Dresden - Das war Rettung in letzter Sekunde! Die beiden Gartentechniker Tobias Kopitz (40) und Robert Weise (45) waren am Mittwochvormittag gerade dabei, das Grün einer Kundin am Loschwitzer Hafen in Dresden zu pflegen. Plötzlich sahen sie einen Mann (35) mitten in der Elbe.
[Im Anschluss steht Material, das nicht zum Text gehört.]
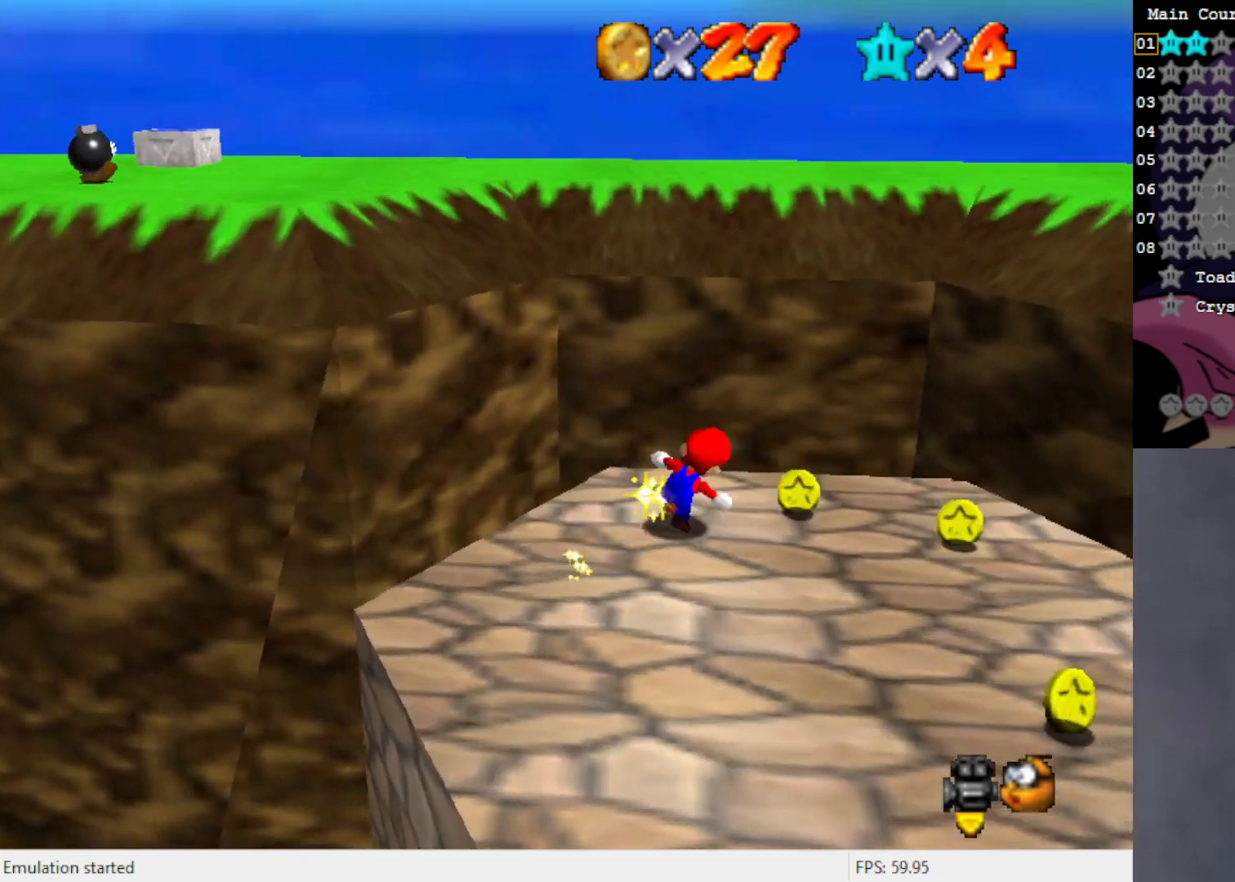
{"buttons": [], "left_stick": "down-right", "events": [[83, "left_stick", "right"], [400, "left_stick", "down-right"]]}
Im letzten Augenblick schafften sie es, zusammen mit einem Kanuten, den Mann zu retten.
"Wir waren gerade auf dem Grundstück zugange", so Kopitz gegenüber TAG24. "Da hörten wir Schreie." Ungefähr 40 Meter im Fluss entdeckten sie einen Mann. "Der Kopf ging schon immer wieder unter."
Sie alarmierten die Polizei und rannten zum Ufer. "Wir hatten gerade unsere Klamotten abgelegt, da kam einer mit seinem Boot vom Kanuverein", so Kopitz. "Zu dritt sind wir mit dem Boot dann aufs Wasser."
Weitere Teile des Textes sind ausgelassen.